I set up camp, ate supper, stashed my food, and retired to my tent for the night. As I set up the tent, I wondered if this will be the last time I'll set up the tent this summer, or the last time I'll set up the tent in the backcountry this summer. I considered the Five Year Plan for procreating, set to expire next year, and wondered how soon I'll be able to go camping under that plan.

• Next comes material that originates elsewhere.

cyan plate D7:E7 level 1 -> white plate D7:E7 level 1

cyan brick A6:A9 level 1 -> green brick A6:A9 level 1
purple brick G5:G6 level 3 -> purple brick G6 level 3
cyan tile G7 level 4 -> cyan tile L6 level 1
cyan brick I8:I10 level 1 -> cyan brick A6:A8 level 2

As I sat in my tent documenting last week's mountaineering adventure, I heard what I took to be a moose coming by: regular hooves hitting the ground and a loud exhaling of breath, not unlike a horse. If it noticed my camp at all it paid me no mind and walked off.

Wednesday, 30 July 2008

My plan for Wednesday was an out-and-back day hike along the Never Summer Trail. This proved easier said than done; the trail spent most of its time above timberline above the South Fork of the Michigan River, and where it crossed an alpine meadow it was almost impossible to locate, but for broadly-spaced cairns and (occasionally) trampled vegetation where someone (or some moose) had gone before. Where the trail passed through forested areas it was generally easy to follow, and where it crossed talus slopes a nice trail had been carved by carefully arranging the stones. My 24,000:1 topographic map printout and GPS receiver generally kept me going in the right direction, but I did completely loose the tread on the approach to the saddle point below Mount Cirrus and again once I descended into the Silver Creek drainage.

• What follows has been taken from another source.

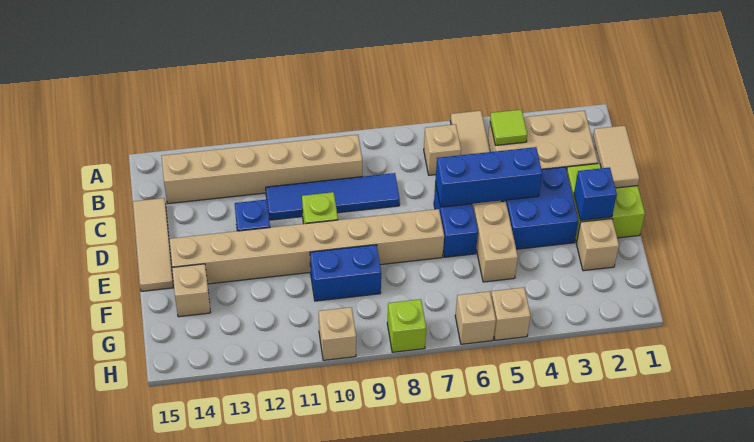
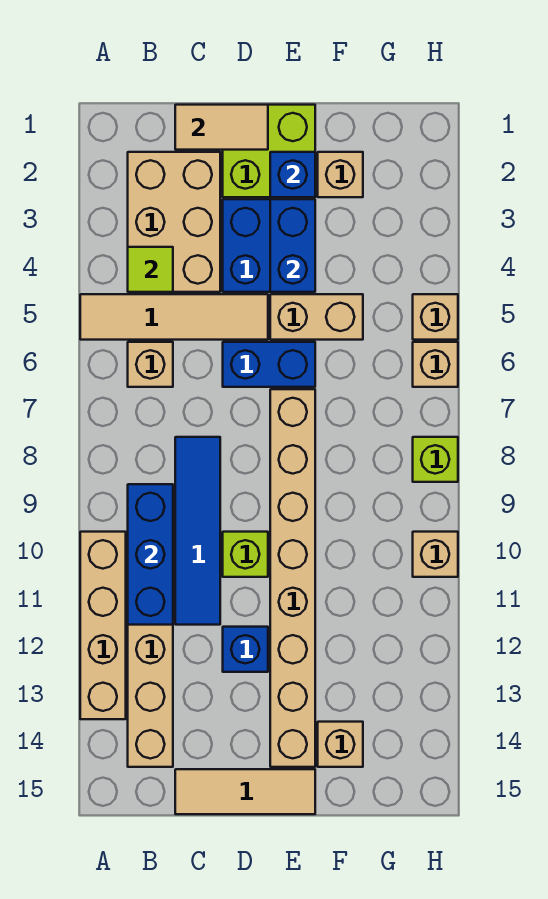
none -> tan brick A10:A13 level 1
blue brick D4:D6 level 2 -> blue brick B9:B11 level 2
blue brick F9:F10 level 1 -> blue brick E3:E4 level 2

Mount Cirrus from Silver Creek Trailhead
Mount Cirrus from Silver Creek Trailhead

I left the Never Summer Wilderness into Routt National Forest and soon encountered the Silver Creek Trailhead at the end of a four-wheel-drive road. It was nearly 1300 and I didn't think I'd have enough time to achieve my goal for the day: summiting Mount Richthofen and Static Peak. I set at turn-around time of 1400 and headed into the woods along a different branch of Silver Creek, starting north-east and soon turning east. The Never Summer Trail was supposed to continue north from the Silver Creek Trailhead, but I couldn't find it on the ground. As I climbed along the stream, it appeared that a rockslide had moved the main channel of the stream to the south so that the trail no longer closely followed the main stream as my map indicated.

I continued upstream, far from the nearest designated trail, and soon found a series of game trails to follow. As I climbed, the valley narrowed and the game trails took on the appearance of a social trail, with far more distinct tread than much of the Never Summer Trail. I reentered Never Summer Wilderness and the valley opened up into a spacious alpine park. I was happy to declare the park as my new official destination, though my feeling of solitude was damaged when I spotted a spent tampon applicator and wrapper next to the rock I selected for lunch. I packed out the litter.

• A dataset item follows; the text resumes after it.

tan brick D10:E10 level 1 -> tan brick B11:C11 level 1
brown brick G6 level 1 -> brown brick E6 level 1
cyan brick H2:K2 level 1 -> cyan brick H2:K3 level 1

I began my descent at 1400, right on schedule. The trip down the mountain to the Silver Creek Trailhead was much easier than the climb up, and the trail up Silver Creek seemed almost as easy as the descent. I had two advantages finding the trail on the return trip: I knew where I had been before (and where I had gone wrong), and I was going in the opposite direction so everything looked different anyway.

Mount Cumulus, Never Summer Wilderness
Mount Cumulus, Never Summer Wilderness

I narrowly avoided encountering a campsite set up on top of the trail below Mount Cumulus. In bold defiance of Forest Service regulations mandating 100 feet of separation between the designated trails and campsites, the tent was pitched immediately adjacent to the cairn marking the trail. (I will concede that the tread was non-existent at that point, but it was still a designated trail.) I hadn't seen anyone all day and hadn't even seen any evidence of human visitation (the tampon applicator notwithstanding), and I didn't want to ruin my day of perfect solitude, so I cut into the trees below the trail and rejoined the trail a few hundred meters away.

Back at camp, after dark, I heard several moose visits but couldn't actually see anything.

Most of what I've told you is an absolute fact.